**Reading passage:**
##############################
In the years before her death, Voss acted as a sort of consultant to London thieves, such was her recognised expertise in the art of pinching. She is alleged to have assisted such infamous fences as Thomas Sadler, who lifted the Lord Chancellor’s mace in 1677.
The story of Jane’s life is - though factually dubious - dramatic and exciting, such as the time when she escaped from prison in Wiltshire, leaving her lover to take the rap and be sent to the gallows. In fact, a contemporary account of Voss’s life claims that as many as eighteen ‘reputed husbands or friends’ of Jane’s ended up dying in the hangman’s noose.
Voss had previously served over twelve different spells in Newgate prison before her final stint at the infamous jail, from where she was taken on the morning of 19th December 1684 to Tyburn and executed for the theft of a silver tankard.
5. William Spiggot (1691/2 – 1721)
One of the most ruthless and fearsome of all highwaymen was surely Hereford-born William Spiggot, the scourge of southern England’s coaching routes in the early 18th century. For upwards of twelve years, Spiggot led a gang of ruffians, forcing coach passengers to depart with their possessions at pistol point.
##############################
Please rewrite the paragraph of the passage on Jane Voss and William Spiggot that begins "Voss had previously served" as a short bulleted list, keeping its main facts. The records after this passage are separate material with no connection to it.

Entries taken from a collection
##############################
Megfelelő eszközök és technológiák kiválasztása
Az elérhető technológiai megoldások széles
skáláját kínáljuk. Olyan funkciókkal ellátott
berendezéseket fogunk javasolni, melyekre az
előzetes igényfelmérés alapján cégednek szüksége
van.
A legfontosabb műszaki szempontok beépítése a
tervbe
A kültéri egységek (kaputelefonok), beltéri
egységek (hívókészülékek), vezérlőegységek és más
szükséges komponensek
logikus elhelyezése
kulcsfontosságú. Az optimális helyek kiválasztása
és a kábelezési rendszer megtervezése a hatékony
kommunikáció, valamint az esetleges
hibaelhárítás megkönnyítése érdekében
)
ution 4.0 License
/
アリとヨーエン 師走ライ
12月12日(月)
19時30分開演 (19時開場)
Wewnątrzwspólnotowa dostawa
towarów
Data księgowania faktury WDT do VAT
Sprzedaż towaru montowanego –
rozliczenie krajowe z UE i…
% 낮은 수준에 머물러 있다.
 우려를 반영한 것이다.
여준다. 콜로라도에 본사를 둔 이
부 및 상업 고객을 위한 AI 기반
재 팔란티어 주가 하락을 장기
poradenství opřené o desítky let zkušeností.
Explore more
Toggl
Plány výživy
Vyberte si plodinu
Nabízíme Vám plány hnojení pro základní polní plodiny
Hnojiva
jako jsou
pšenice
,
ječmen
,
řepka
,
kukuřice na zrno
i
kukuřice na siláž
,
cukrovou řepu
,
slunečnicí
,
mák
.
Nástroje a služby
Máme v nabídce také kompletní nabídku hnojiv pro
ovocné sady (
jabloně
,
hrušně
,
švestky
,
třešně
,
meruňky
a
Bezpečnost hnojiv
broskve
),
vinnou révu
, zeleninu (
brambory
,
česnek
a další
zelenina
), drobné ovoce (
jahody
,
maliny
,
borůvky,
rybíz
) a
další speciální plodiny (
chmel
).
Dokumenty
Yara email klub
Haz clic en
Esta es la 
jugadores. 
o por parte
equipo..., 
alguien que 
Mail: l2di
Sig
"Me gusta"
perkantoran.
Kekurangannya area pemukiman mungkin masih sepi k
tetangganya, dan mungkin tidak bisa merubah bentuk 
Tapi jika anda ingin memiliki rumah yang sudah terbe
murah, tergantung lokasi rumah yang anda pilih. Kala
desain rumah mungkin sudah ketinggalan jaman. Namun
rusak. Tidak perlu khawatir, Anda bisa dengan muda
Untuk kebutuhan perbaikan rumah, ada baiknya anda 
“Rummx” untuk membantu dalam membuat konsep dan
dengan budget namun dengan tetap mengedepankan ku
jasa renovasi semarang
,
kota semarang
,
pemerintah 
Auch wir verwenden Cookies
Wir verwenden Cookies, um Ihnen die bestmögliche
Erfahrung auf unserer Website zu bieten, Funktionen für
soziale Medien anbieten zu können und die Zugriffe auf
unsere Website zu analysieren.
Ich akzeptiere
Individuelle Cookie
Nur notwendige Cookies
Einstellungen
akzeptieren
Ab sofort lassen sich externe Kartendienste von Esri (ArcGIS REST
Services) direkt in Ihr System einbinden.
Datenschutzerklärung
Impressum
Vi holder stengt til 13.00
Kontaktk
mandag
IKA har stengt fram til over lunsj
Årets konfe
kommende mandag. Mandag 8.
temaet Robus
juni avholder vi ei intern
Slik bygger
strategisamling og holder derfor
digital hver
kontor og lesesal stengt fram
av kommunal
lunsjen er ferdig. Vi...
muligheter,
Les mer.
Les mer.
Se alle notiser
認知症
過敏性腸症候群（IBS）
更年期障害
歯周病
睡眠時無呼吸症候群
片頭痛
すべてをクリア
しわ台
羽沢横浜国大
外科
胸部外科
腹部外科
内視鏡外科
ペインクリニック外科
##############################
**Result:**
- Voss served more than twelve spells in Newgate prison before her final one there.
- On the morning of 19th December 1684 she was taken from Newgate to Tyburn.
- She was executed for stealing a silver tankard.